Five Key Details From Boris Johnson’s New National Insurance Levy To Fix Social Care
Boris Johnson revealed his long-awaited plan to fix social care with a levy to pay for the NHS backlog and to place a cap on care costs (Alamy)
5 min read
More than two years after he first announced he had a plan to fix social care, Boris Johnson finally unveiled a new 1.25% levy on National Insurance to go towards paying to fix the crisis in the sector.
It also places a cap on costs and a floor on a person’s assets before they start paying for care, but both figures are higher than those recommended by Andrew Dilnot, whose proposals the prime minister has based his on.
But there has been criticism over how much of the £36billion raised over the next three years will go to fixing the backlog in the NHS caused by the pandemic, rather than adult social care.
Johnson has admitted this breaks his manifesto commitment in 2019 not to raise the main forms of taxation, however it is also suggested it breaks another election promise that nobody will have to sell their homes to pay for care.
Here are the key details from today’s announcement:
Cap delay
The £86,000 cap on care costs only comes into force in October 2023, as Johnson told MPs "no eligible person starting adult social care” after that will have to pay more than that over their lifetime.
That means that any spending made on care before then does not count towards it, so therefore the almost one million people already receiving care will not benefit from it, or the thousands more who will start care in the next two years.
Manifesto breach
Johnson admitted he was breaking his pledge to voters not to increase the main forms of taxation.
Appearing in the chamber after him work and pensions secretary Therese Coffey then broke another manifesto commitment by temporarily ditching the pensions triple lock, blaming the pandemic for that too.
The government is also being accused of a third breach, after they said in 2019 one condition of a plan to fix social care “is that nobody needing care should be forced to sell their home to pay for it”.
Today’s plans, with the costs capped at £86,000 and the asset floor at £100,000, many people will be left with no choice but to do so.
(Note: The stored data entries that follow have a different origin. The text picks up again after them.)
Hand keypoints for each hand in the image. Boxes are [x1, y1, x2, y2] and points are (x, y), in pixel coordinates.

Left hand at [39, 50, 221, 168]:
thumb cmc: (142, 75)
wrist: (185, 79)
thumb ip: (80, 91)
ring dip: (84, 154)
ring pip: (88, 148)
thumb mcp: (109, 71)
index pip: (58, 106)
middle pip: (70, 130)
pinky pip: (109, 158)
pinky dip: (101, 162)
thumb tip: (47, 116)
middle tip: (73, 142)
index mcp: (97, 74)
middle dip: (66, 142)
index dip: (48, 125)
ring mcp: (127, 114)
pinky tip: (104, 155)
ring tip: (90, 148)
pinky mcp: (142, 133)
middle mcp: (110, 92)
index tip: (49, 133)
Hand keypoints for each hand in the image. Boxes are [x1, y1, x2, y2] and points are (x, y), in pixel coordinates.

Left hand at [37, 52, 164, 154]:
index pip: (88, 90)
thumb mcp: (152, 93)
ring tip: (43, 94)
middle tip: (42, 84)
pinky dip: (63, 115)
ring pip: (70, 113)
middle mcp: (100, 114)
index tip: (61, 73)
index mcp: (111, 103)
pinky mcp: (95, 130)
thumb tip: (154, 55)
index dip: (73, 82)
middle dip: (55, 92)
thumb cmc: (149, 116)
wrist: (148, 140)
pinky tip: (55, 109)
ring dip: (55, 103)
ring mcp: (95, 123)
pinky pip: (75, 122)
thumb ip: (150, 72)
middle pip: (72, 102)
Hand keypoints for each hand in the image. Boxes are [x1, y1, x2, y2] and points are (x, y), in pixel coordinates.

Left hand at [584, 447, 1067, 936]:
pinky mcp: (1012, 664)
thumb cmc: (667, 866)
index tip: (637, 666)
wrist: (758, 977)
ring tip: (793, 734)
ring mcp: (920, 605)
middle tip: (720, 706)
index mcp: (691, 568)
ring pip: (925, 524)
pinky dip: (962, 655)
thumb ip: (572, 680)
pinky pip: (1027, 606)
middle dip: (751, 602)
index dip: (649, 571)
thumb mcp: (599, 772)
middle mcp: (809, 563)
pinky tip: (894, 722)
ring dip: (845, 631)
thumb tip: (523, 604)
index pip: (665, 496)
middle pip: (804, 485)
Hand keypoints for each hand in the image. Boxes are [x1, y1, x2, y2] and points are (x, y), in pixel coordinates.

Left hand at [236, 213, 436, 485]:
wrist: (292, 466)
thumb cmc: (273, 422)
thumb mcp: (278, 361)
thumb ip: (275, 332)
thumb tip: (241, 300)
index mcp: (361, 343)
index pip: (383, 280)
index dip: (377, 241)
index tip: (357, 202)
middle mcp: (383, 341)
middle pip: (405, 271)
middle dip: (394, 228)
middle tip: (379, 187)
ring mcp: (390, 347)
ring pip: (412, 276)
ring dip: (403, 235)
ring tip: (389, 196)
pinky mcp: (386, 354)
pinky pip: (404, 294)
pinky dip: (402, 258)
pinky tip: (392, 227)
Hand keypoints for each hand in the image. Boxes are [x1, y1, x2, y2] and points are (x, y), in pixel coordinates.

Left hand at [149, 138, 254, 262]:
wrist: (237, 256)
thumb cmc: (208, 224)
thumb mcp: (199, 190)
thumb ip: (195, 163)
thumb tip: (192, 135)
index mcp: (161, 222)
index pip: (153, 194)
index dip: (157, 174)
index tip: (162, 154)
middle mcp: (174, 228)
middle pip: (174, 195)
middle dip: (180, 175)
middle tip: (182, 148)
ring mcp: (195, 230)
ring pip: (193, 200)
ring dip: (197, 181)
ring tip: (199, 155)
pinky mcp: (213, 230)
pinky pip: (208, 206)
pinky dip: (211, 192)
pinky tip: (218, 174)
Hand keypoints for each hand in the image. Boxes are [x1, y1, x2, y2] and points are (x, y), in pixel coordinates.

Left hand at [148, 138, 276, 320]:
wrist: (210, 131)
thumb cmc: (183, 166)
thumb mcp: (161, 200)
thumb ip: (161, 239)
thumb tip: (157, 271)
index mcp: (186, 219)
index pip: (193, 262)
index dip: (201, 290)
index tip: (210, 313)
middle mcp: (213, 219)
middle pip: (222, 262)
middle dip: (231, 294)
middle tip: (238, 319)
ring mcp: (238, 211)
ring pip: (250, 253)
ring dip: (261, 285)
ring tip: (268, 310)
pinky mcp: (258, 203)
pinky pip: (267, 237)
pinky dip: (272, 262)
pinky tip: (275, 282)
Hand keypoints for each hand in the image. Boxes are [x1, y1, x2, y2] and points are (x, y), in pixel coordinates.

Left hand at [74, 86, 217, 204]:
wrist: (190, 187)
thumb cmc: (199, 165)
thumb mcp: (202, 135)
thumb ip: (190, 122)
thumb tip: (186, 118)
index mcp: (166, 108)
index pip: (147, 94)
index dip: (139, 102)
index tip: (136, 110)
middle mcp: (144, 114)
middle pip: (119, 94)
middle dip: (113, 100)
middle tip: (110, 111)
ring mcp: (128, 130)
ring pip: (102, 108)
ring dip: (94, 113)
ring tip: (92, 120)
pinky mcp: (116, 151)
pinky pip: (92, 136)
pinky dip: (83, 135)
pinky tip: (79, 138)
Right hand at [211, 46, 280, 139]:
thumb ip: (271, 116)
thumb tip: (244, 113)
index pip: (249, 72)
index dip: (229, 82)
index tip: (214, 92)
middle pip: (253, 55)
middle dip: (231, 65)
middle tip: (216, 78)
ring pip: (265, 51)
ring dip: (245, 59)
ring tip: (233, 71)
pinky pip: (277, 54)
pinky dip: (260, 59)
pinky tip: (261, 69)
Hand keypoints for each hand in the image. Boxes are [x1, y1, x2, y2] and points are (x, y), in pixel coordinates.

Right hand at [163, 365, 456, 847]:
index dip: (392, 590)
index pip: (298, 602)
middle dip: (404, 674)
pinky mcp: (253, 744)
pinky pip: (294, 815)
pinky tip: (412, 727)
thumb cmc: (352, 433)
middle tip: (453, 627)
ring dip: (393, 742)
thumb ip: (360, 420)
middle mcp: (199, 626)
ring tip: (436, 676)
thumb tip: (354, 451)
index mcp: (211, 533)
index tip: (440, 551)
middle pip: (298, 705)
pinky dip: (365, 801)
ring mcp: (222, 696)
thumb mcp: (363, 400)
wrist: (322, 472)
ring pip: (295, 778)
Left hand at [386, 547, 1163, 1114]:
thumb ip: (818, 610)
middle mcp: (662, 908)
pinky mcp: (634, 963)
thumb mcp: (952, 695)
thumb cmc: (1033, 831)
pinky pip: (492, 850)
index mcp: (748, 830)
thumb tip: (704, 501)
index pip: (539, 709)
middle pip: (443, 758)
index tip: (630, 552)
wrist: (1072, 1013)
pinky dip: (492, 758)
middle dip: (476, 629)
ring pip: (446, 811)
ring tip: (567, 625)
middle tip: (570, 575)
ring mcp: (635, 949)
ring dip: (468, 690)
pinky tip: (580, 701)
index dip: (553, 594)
The government has suggested they will still stick to their promise by allowing people to defer the issue until after their death.
DHSC confirmed under the plans nobody will be forced to sell their home to pay for their care “in their lifetime”, as people can take out a Deferred Payment Agreement so the money can be deducted from their estate after they die.
Much more an NHS levy than a social care one
The institute for fiscal studies (IFS) said the amount of money allocated for care will still mean “many people with care needs not considered severe enough will continue to miss out”.
Analysing figures from the government, they say with £5.4billion going on social care from 2023 to 2025, at an average of £1.8 billion per year, it is a funding boost equivalent to around 9% of what councils spent on services in 2019–20.
But they added: “The early-to-mid 2010s saw big cuts in spending, despite an ageing population and rising numbers of people with learning disabilities.
“And as a result, adult social care spending per person was 7.5% lower in real-terms in 2019–20, the latest year for which we have data, than in 2009–10.
“While the precise path for spending – and hence for the availability and quality of care – is unclear, it is clear that the extra funding will not be sufficient to reverse the cuts in the numbers receiving care seen during the 2010s.
Tax burden higher than ever
The IFS also say that today’s announcement will see a further tax rise of £14billion or 0.6% of national income, which on top of an income tax rise of £8billion and corporation tax of £17billion set out in the March Budget will “raise the tax burden in the UK to the highest-ever sustained level” if delivered.
Its director Paul Johnson said: “Both spending and tax will ratchet upwards over the next few years. Taxes will reach their highest sustained level in the UK.
“This was always going to be an inevitable consequence of ever growing demands on health and social care, and would have happened eventually irrespective of the pandemic.”
He added: “It is disappointing that the government did not find a better package of tax measures to fund these spending increases.
“A simple increase in income tax would have been preferable. But overall much needed reforms to social care are being introduced and unavoidable pressures on the NHS are being funded through a broad based and broadly progressive tax increase. That is better than doing nothing.”
The public are unsure about it
Snap polling has revealed almost half of the public (46%) say the government’s decision to break its manifesto pledge to raise National Insurance is acceptable, slightly more than those who think it is unacceptable (42%).
The survey by Savanta ComRes show the sentiment is generally consistent by age, but overall 45% say they would have raised income tax to the 30% who say they would have raised national insurance to pay for social care.
Chris Hopkins from the polling firm said: “On this evidence, breaking a manifesto commitment is unlikely to have a huge electoral impact, particularly within the context of an electorate that’s willing to be forgiving due to the pandemic.
"Although time will tell on whether Labour drive home a message of tax rises and broken promises from the usually fiscally prudent Conservatives.”